▶ INSTRUCTION
Please work out how many lines in the material contain "entre" and give only that figure.
* * * * * * *
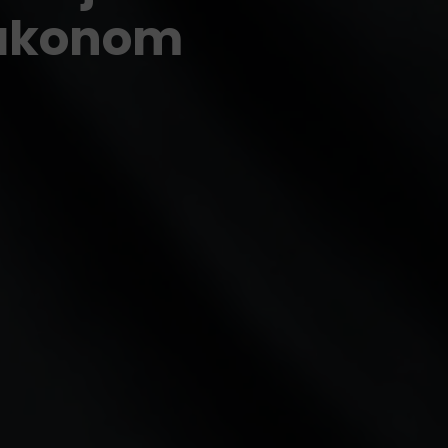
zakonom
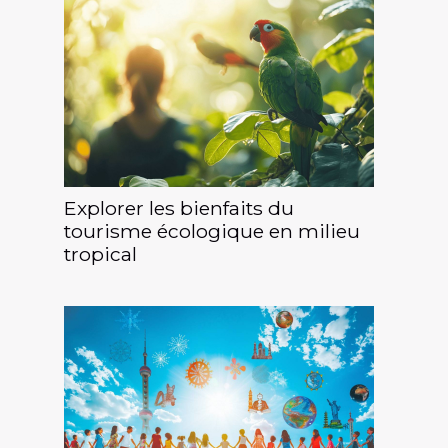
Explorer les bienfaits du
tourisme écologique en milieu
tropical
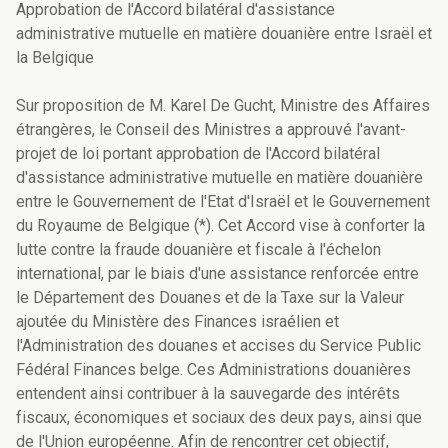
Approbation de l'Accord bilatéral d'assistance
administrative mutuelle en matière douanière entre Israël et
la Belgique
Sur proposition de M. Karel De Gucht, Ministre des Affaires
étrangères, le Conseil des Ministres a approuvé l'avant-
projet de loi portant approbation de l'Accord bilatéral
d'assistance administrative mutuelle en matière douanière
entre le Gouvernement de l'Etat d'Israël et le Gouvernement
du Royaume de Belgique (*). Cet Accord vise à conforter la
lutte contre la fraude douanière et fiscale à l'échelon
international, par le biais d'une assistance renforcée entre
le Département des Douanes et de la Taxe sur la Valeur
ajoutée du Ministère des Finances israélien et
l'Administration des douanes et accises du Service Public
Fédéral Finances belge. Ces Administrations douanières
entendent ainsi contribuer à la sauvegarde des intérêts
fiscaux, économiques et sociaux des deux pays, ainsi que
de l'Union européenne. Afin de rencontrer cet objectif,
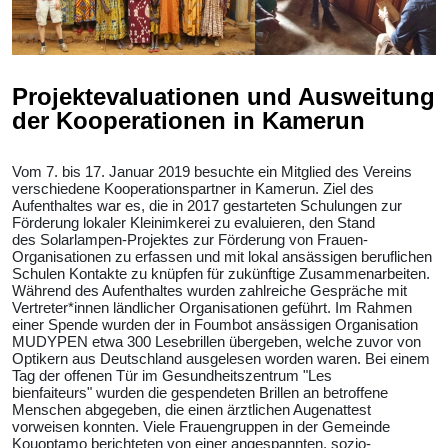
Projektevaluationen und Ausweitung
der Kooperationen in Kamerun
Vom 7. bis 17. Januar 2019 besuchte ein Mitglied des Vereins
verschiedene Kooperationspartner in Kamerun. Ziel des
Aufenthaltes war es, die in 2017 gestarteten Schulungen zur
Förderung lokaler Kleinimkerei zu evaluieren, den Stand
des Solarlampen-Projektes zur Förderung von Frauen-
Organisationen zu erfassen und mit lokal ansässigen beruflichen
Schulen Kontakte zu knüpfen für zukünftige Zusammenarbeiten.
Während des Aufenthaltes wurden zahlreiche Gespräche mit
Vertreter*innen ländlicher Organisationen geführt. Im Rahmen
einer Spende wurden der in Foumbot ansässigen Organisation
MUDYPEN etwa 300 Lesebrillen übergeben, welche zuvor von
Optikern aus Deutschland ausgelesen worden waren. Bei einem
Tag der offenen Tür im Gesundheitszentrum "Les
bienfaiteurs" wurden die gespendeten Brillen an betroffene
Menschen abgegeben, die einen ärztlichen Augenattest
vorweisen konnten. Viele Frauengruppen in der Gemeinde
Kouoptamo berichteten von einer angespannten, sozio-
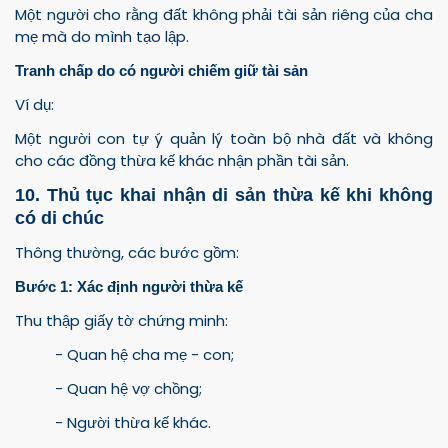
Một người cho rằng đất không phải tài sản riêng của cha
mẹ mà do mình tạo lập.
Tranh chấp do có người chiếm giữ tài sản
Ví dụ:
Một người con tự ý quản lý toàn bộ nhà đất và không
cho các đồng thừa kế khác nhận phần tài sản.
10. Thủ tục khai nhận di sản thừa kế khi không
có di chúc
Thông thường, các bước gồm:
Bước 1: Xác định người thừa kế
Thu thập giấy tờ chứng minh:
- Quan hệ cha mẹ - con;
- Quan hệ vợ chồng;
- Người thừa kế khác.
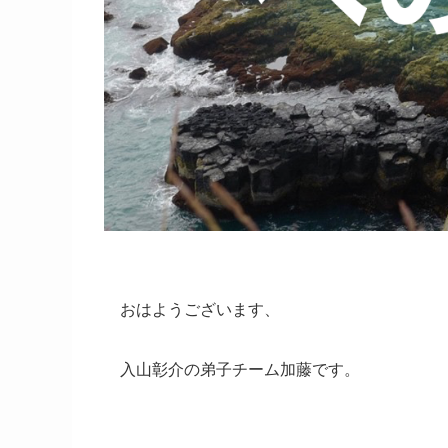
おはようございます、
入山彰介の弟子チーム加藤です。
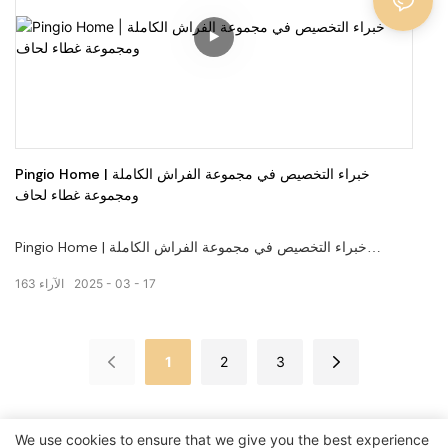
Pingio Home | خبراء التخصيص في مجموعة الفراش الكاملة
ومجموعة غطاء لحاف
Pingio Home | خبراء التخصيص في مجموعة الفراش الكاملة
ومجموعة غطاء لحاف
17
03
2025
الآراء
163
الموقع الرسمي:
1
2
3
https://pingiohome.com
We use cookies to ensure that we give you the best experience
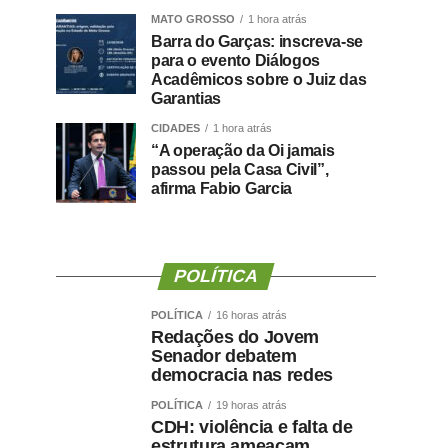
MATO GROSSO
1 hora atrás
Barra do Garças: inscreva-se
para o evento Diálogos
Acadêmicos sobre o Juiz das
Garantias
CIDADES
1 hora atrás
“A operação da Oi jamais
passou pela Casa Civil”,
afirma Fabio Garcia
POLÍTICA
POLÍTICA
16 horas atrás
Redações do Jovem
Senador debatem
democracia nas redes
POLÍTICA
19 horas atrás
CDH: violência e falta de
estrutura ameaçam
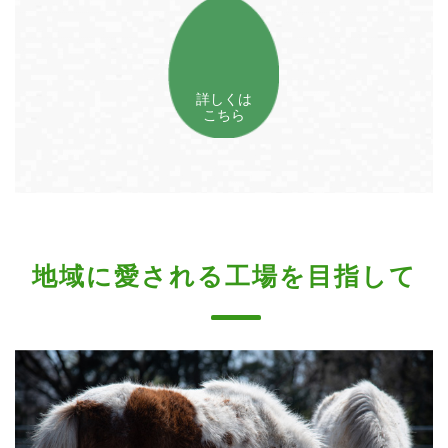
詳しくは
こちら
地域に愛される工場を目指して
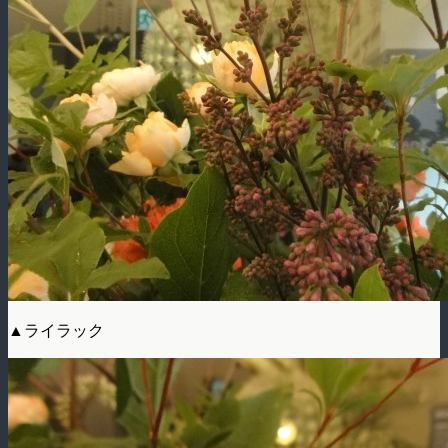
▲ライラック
* * * * * * *
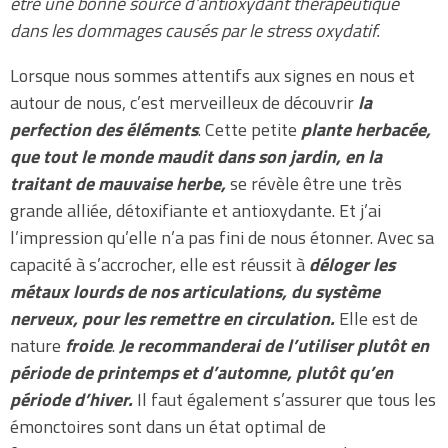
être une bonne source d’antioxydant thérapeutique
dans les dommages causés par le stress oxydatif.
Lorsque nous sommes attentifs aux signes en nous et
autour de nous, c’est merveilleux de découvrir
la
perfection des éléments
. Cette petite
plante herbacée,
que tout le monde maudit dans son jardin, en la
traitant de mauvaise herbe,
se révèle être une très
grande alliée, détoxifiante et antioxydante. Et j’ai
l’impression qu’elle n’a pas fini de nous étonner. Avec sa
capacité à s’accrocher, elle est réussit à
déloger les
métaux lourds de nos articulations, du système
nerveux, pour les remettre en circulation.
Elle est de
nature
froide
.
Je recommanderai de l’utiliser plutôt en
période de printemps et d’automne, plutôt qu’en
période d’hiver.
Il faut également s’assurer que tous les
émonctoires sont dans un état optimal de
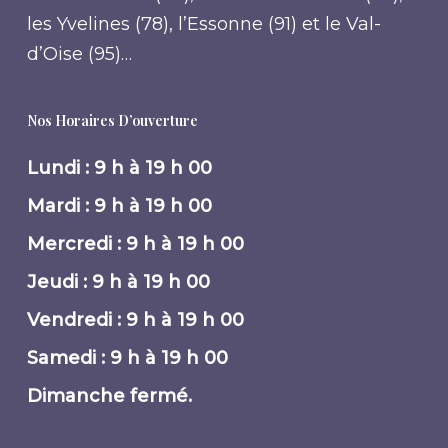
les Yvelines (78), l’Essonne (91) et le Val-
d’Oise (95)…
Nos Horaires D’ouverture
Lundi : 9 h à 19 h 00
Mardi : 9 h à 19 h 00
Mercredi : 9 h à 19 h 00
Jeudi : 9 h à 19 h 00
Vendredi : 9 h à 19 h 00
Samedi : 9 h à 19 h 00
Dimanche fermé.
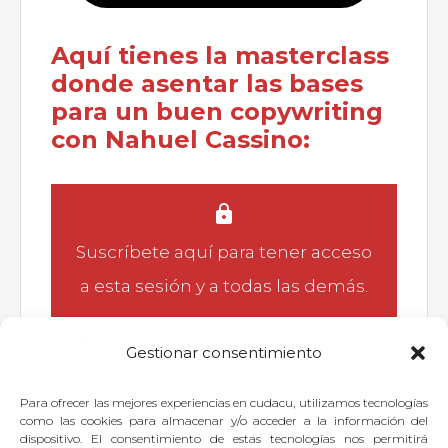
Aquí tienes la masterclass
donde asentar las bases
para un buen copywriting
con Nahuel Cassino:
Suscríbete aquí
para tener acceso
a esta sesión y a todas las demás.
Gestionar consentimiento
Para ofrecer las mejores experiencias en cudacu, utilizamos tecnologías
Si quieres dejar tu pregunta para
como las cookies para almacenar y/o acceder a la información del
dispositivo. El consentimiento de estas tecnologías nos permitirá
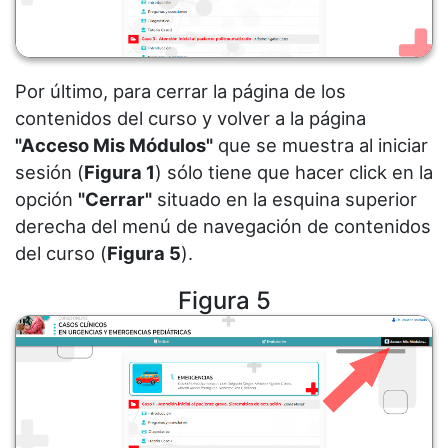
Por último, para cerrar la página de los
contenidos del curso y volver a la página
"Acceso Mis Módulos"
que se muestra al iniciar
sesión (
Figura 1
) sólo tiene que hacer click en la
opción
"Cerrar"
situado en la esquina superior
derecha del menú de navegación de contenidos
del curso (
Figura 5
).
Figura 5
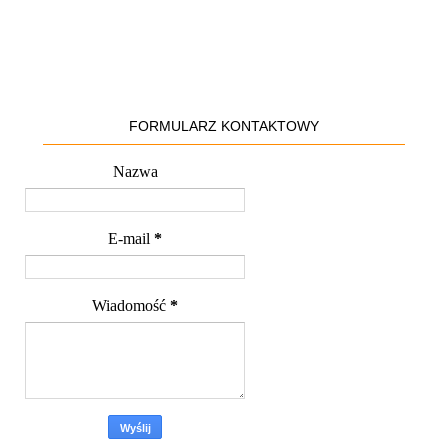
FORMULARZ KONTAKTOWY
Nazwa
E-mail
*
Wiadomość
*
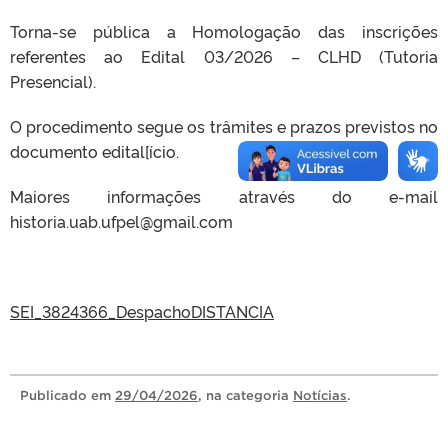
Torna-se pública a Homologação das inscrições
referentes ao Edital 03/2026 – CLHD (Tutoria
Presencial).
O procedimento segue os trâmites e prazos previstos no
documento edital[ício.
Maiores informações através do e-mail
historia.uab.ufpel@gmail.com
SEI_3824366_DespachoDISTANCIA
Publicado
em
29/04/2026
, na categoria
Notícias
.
* * * * * * *
▶ SOLUTION FOR THIS PROBLEM
3